I’ve used this application to illustrate how both bootstrapping and the central limit theorem works in statistics.
MOUNTY HALL FREE
Plus, it gives me another opportunity to use the Statistics 101 simulation giftware, which I love using and recommend! It’s free to use, but they do ask for a donation. I’ll use this problem to highlight various statistical concepts that relate to answering this question. A small sample size won’t reveal that difference with an acceptable degree of confidence. That 16% difference is small enough to be difficult to detect through an experiment. Of course, in reality, the difference is 33% to 66%, but they disagree with that notion. However, it dawned on me that, in the minds of the doubters, we need to establish that the winning percentage is 66% rather than 50%.

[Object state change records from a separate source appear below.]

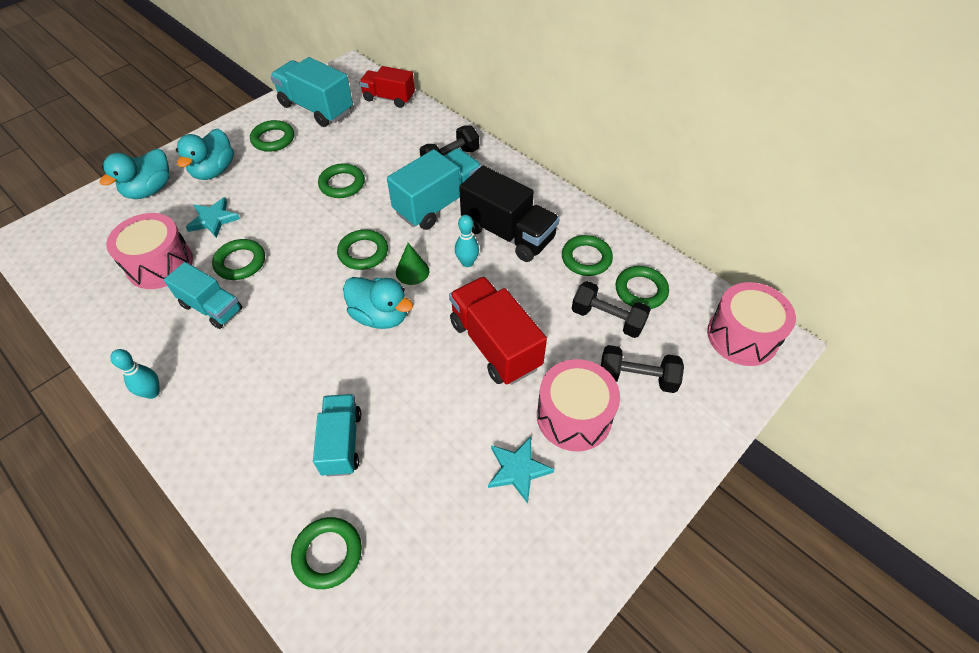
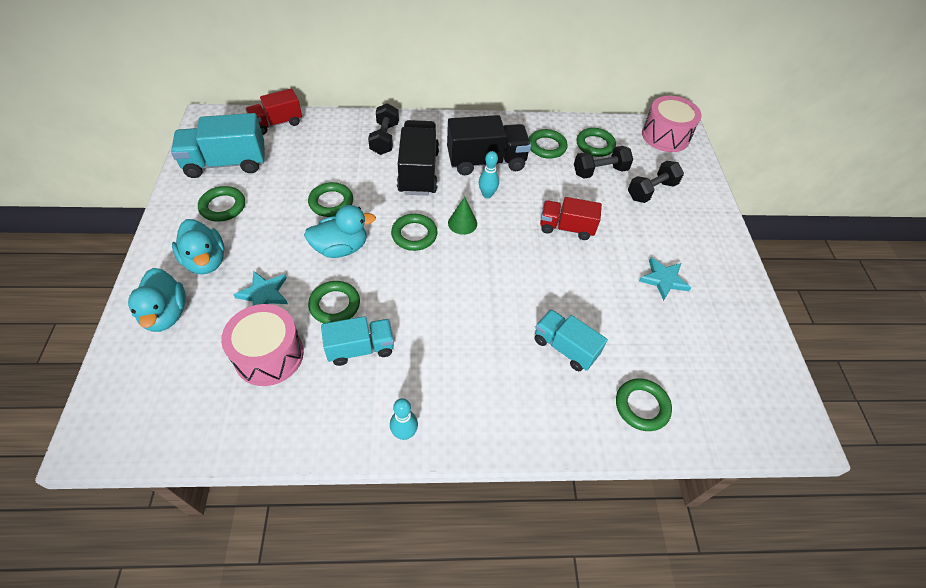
camera: 50 degrees left, 0 degrees up
(380, 316) = (482, 263): turquoise duck -> turquoise duck (341, 248)
(438, 204) = (418, 172): turquoise truck -> black truck
(495, 344) = (566, 228): red truck -> red truck, size x0.65
(574, 416) = (651, 232): pink drum -> none

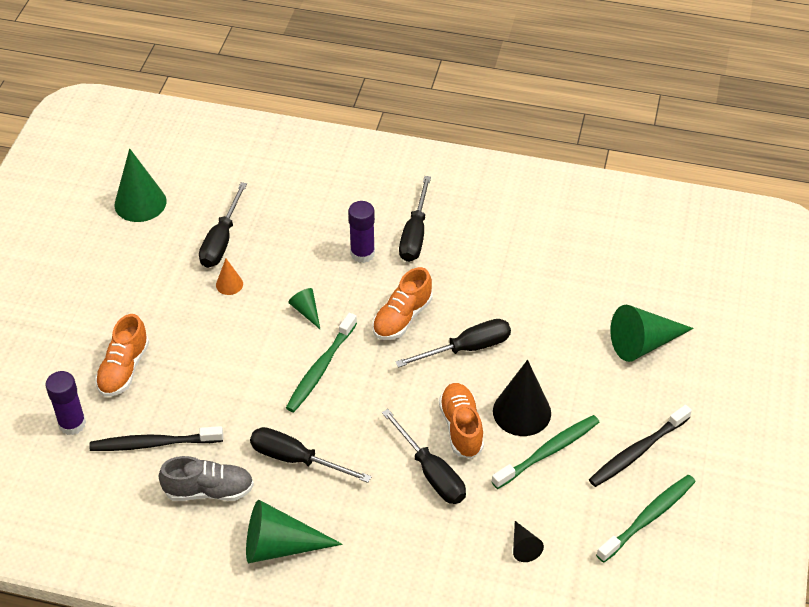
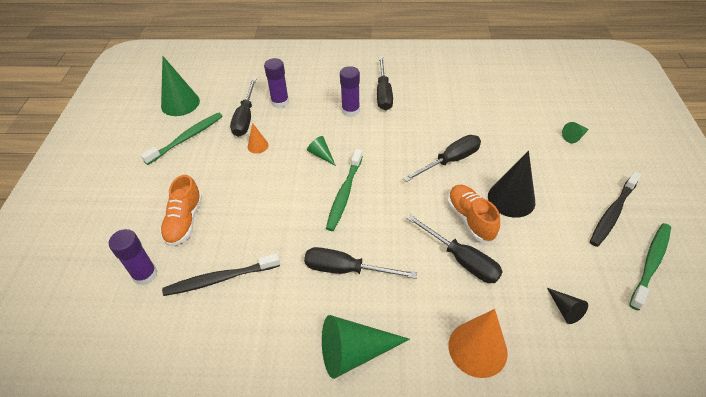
camera: 10 degrees left, 0 degrees up
(209, 491) = (277, 312): grey shoe -> none
(272, 224) = (280, 102): none -> purple glue stick
(402, 317) = (394, 148): orange shoe -> none
(411, 567) = (477, 348): none -> orange cone
(548, 452) = (545, 226): green toothbrush -> green toothbrush (186, 138)
(643, 343) = (574, 137): green cone -> green cone, size x0.50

You just need a friend and play the game multiple times. My response has been, “test it empirically by playing it yourself!” It’s a simple enough experiment to perform on your own. They’re convinced that you have a 50% chance of winning by switching rather than a 66% chance. Motivations for Writing this Postĭespite the universal acceptance among statisticians, there are stubborn resisters to the solution. To learn about that, read my other post about the Monty Hall Problem. I won’t re-explain the logic behind how the Monty Hall Problem works in this post. Conducting an experiment by playing the game repeatedly myself, record the results, and use a proportions hypothesis test to draw conclusions!.Performing a power and sample size analysis to determine the number of times you need to play the Monty Hall game to get an answer.Assessing sampling distributions to compare the 66% percent hypothesis to another contender.

Using a computer simulation to play the game 10,000 times.